Given passage:
Herein, bovine serum albumin (BSA), an important transport protein, is chosen to pass through a silicon nitride nanopore with a diameter of 60 nm. By applying a set of biased voltages, the protein swims through the large channel with a detectable signal-to-noise ratio of the blockage current. Comparing with small nanopores, a higher threshold voltage of 300 mV is observed to drive the protein into the nanopore. With the voltage increasing, the current blockage events are greatly enhanced and are classified as a function of voltages. At the medium-voltage region, the amplitude of blockage current increases linearly while the dwell time decreases exponentially with the increasing voltage. Despite more free space in our large nanopore, the adsorption and desorption phenomenon of proteins has also been detected with a prolonged dwell time, but it is greatly weakened compared with small nanopore cases. With further increasing voltage, the protein is more likely to be destabilized by the applied electric forces. And a couple of proteins can pass through the nanopore simultaneously. Together, the experiments yield a new aspect of protein transport through a solid-state nanopore with a large scale. The results may help in the future development of nanopore devices such as single-molecule sorting, dynamic molecular interaction, and controllable self-assembly of molecules.

Methods

Chemicals and materials

Pure (>98%) crystallized BSA from Fraction V was purchased from Sigma-Aldrich (St. Louis, MO, USA) and used without further purification. All other chemical reagents used in our experiment were of analytical grade without further purification. All samples were prepared by Milli-Q super purified water with resistance >18 MΩ/cm (Millipore, Billerica, MA, USA). All solutions were filtered with 0.02-μm Anotop filter (Whatman, Maidstone, UK) before using. Nanopores were hydrated with the addition of degassed and filtered KCl electrolyte solution buffer. Electrolyte strength was typically 1 M/1 M KCl cis/trans in protein translocation studies.

Nanopore fabrication

The nanopore used in our study was fabricated in freestanding 100-nm-thick silicon nitride membranes supported by a 300-μm-thick silicon wafer (Si 100) using focused ion beam (FIB) milling followed by feedback-controlled ion beam sculpting. The FEI Strata 201 (Hillsboro, OR, USA) was used with an acceleration voltage of 30 kV and ion current at 1 pA. A great variety of nanopore sizes were obtained in control of the ion dose and ion drilling time. The detailed process is referred to in previous studies [40]. The resulting pore was imaged by scanning electron microscopy (SEM). The pore diameter used in our experiment is about 60 nm, as shown in Figure 1b.

Figure 1
figure 1

Schematic illustrations of the microfluidic setup and nanopore detection. (a) Schematic illustration of the microfluidic setup. A nanopore connects two compartments filled with an electrolyte solution (1 M/1 M KCl cis/trans), separated by a silicon nitride membrane. The application of an electric potential difference via two Ag/AgCl electrodes generates an ionic current through the pore. (b) A SEM image of approximately 60-nm nanopore fabricated by FIB, with a scale bar of 100 nm. (c) The schematic conformation of bovine serum albumin (BSA). Serum is a negatively charged globular protein with 583 residues and consists of three domains (I, II, III); the hydrodynamic diameter of the native state is about 10 nm measured with dynamic light scattering at neutral condition.

Problem: Please decide whether each statement agrees with the nanopore passage above, answering yes or no and quoting the words of the passage that decide it. 1. The pore used in the experiment was about 60 nm across. 2. The silicon nitride membranes were 300 nm thick. 3. In the medium-voltage region, dwell time increases linearly as voltage rises.

Information provided:
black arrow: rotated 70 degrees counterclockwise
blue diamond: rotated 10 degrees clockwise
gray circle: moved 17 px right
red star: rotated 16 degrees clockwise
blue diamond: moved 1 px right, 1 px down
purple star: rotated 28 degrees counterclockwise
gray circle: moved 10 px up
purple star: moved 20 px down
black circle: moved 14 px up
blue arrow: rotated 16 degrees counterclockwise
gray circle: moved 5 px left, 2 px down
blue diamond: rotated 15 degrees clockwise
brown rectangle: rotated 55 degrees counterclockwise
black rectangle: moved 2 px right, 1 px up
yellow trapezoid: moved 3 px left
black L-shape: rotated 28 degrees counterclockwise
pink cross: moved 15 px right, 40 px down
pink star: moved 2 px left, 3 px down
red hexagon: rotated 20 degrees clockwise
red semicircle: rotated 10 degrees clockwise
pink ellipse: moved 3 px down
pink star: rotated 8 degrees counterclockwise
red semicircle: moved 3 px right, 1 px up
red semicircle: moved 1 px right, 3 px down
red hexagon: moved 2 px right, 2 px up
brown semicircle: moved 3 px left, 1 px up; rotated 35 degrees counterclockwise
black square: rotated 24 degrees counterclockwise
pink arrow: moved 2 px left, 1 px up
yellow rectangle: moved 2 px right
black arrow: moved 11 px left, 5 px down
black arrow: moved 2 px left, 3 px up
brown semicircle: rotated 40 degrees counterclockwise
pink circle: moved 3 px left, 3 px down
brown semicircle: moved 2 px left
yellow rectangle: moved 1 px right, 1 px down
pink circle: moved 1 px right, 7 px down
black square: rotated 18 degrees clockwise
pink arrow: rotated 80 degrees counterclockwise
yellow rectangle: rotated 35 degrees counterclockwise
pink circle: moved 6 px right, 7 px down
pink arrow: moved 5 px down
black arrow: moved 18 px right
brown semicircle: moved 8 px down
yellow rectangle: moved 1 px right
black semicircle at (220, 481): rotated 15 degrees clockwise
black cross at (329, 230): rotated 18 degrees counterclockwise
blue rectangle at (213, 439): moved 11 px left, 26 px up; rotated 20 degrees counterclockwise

Your response:
1. Yes: "The pore diameter used in our experiment is about 60 nm"
2. No: "freestanding 100-nm-thick silicon nitride membranes"
3. No: "the dwell time decreases exponentially with the increasing voltage"